BEGIN SOURCE TEXT

Wednesday, July 27, 2022

Patterns of Culture (1934)


As an anthropology undergraduate I remember my professors sighing when the name Ruth Benedict came up. "Ah, Ruth Benedict. Such a great writer." And it's true. Her Patterns of Culture (1934) is less known today as a call for cultural relativism (our current cultural relative moment exists at the level of the individual) than as a writer whose ease with words attracted students and allowed anthropologists to think of ethnographic monographs not simply as works of scientific discovery but of literature.

Like Margaret Mead, who wrote the preface to my ragged Mentor edition, Benedict was a student of Franz Boas, whose field work she drew on when contrasting the "Dionysian" Kwakwaka'wakw (dead name Kwakiutl) with the "Apollonian" Zuñi of western New Mexico. This past week I re-read Patterns of Culture's Chapter VI ("The Northwest Coast of America"), which focuses on Kwakwaka'wakw social organization (kinship and marriage), with an emphasis on social stratification, slavery and cannibalsm, but also on the potlatch -- not as happy party where everyone goes home with a gift bag, but a ritualized shit show of power, wealth and shaming.

END SOURCE TEXT
BEGIN DATA

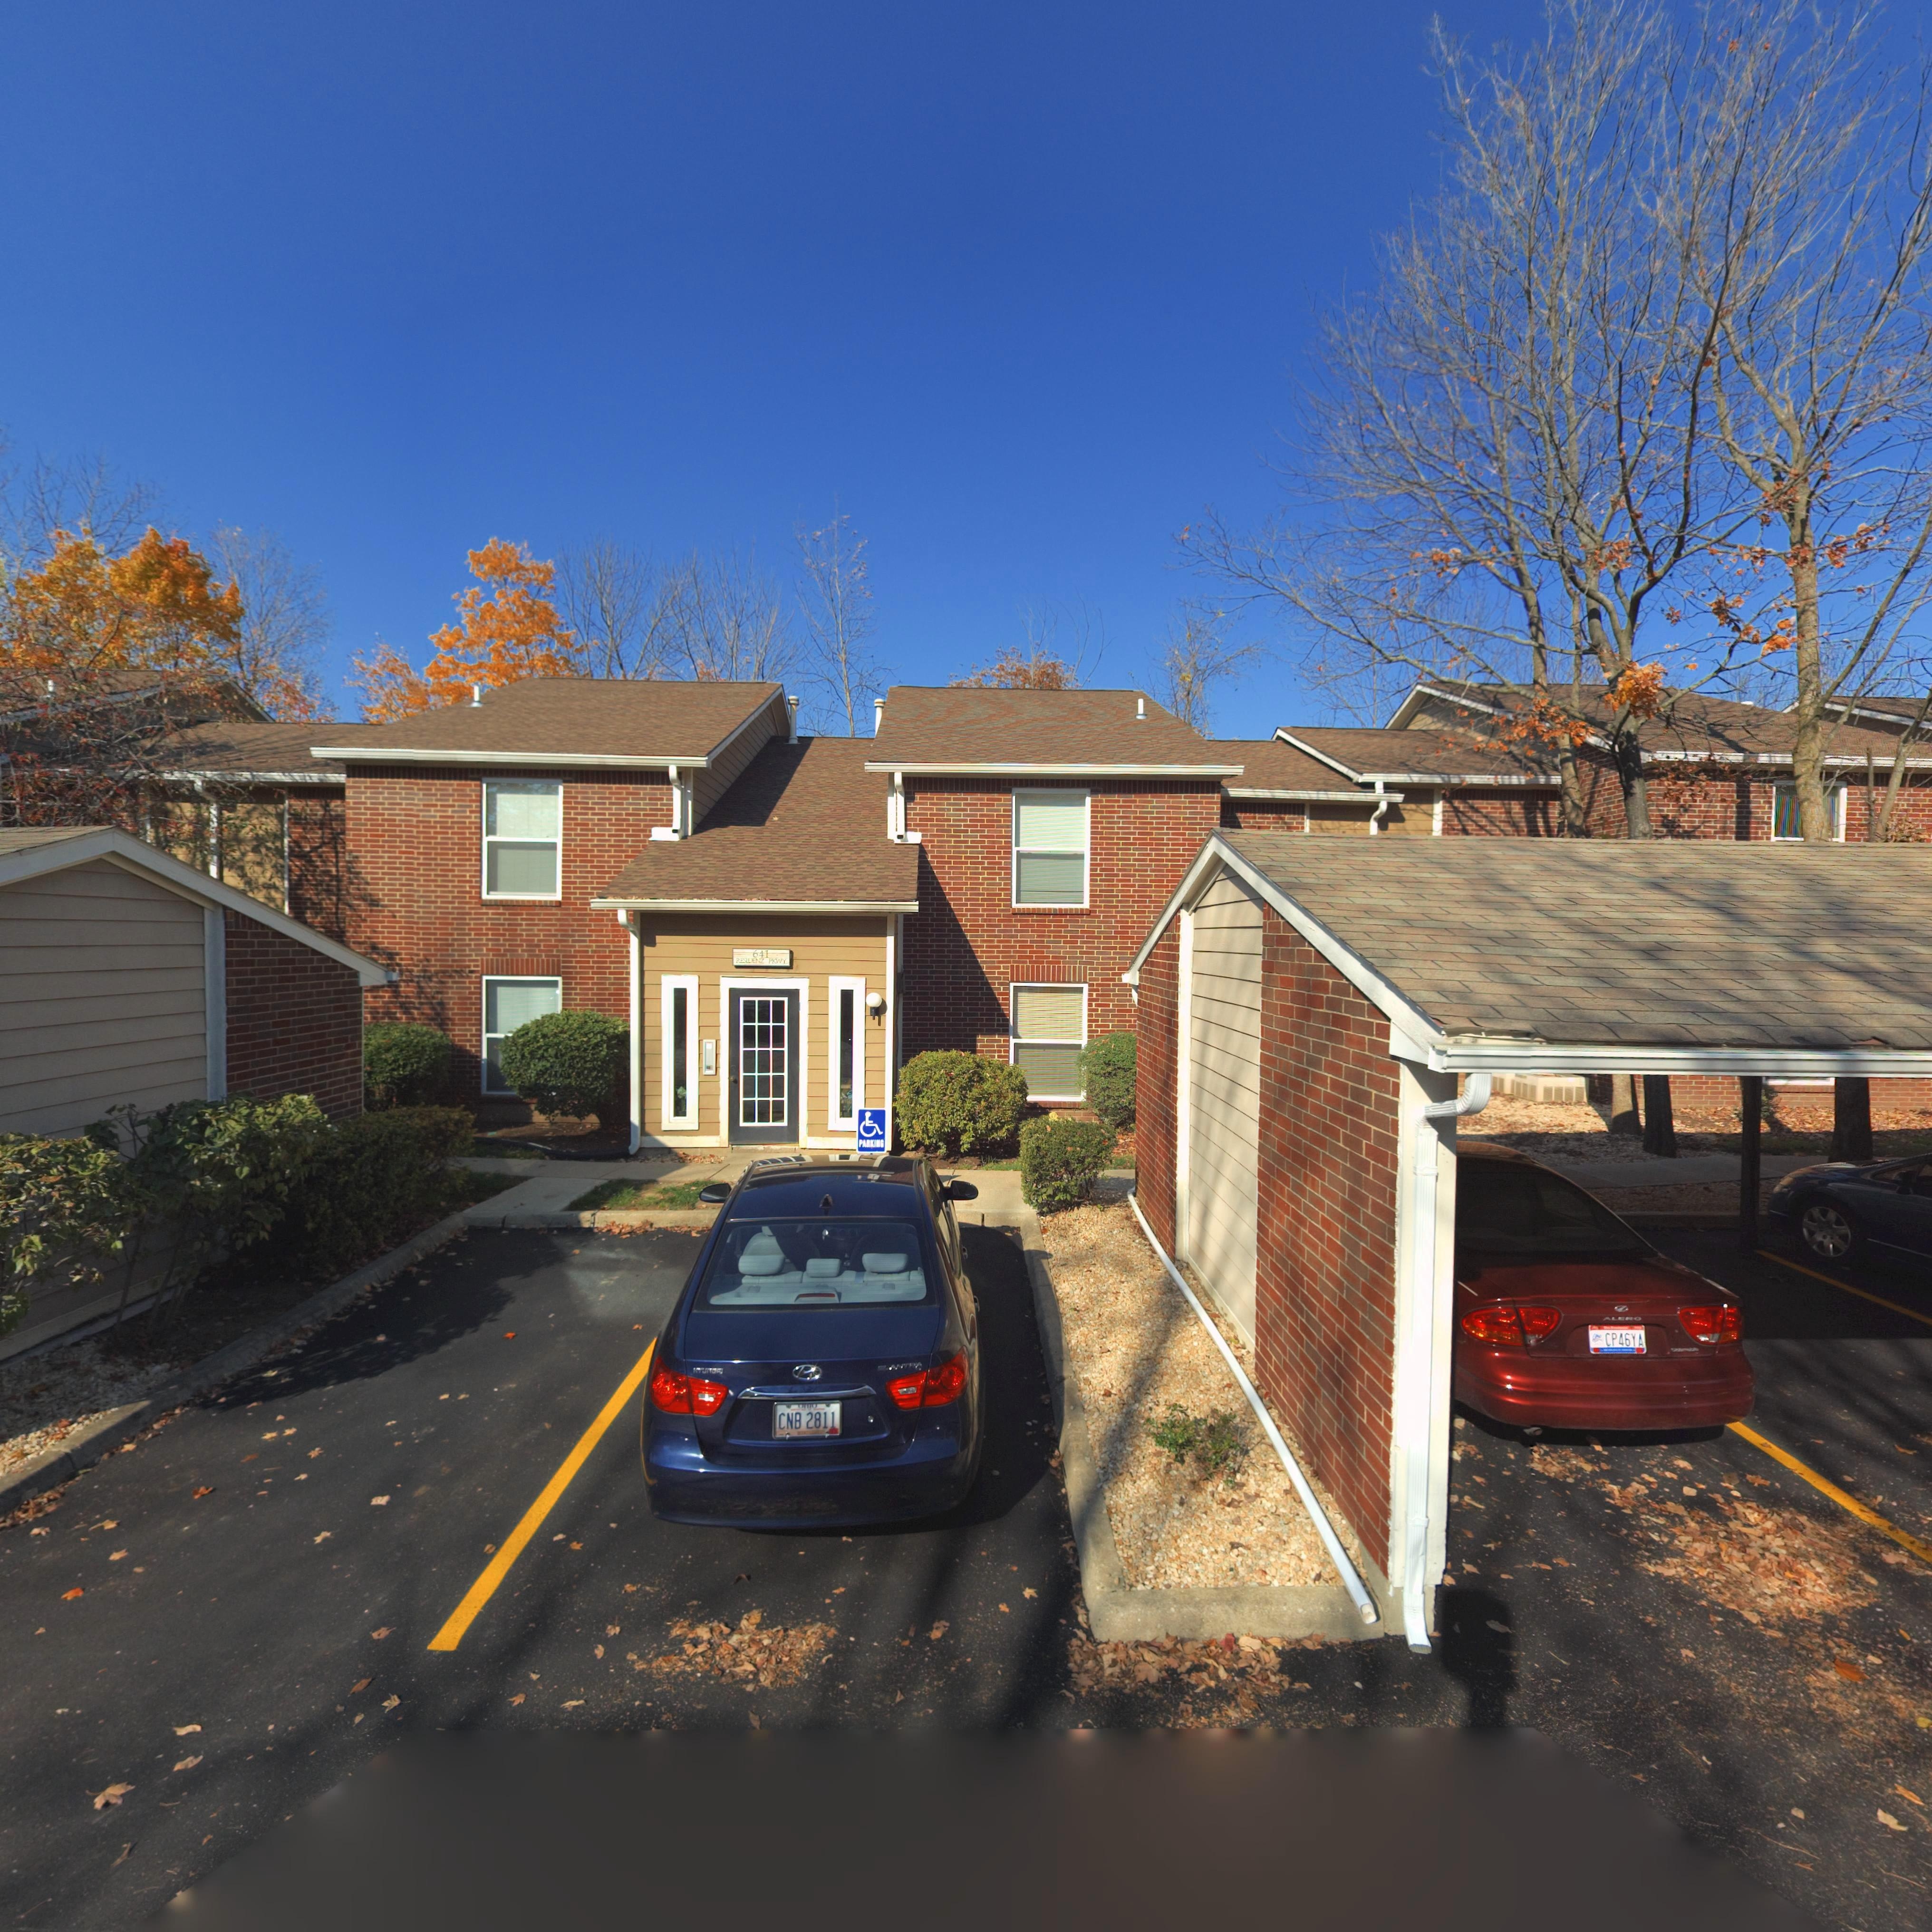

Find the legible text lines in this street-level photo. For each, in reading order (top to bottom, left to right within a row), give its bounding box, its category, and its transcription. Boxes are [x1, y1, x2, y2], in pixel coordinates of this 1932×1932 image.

[752, 948, 769, 958] StreetNumber: 641
[735, 957, 787, 965] StreetName: RES*DENZ PKWY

END DATA

### TASK SET
A) In the Patterns of Culture post, who wrote the preface to the writer's Mentor edition?
B) Print the part of the Patterns of Culture post starting at "As an anthropology" and ending at "but of literature.".

### RESPONSE LIST
A) Margaret Mead

B)
As an anthropology undergraduate I remember my professors sighing when the name Ruth Benedict came up. "Ah, Ruth Benedict. Such a great writer." And it's true. Her Patterns of Culture (1934) is less known today as a call for cultural relativism (our current cultural relative moment exists at the level of the individual) than as a writer whose ease with words attracted students and allowed anthropologists to think of ethnographic monographs not simply as works of scientific discovery but of literature.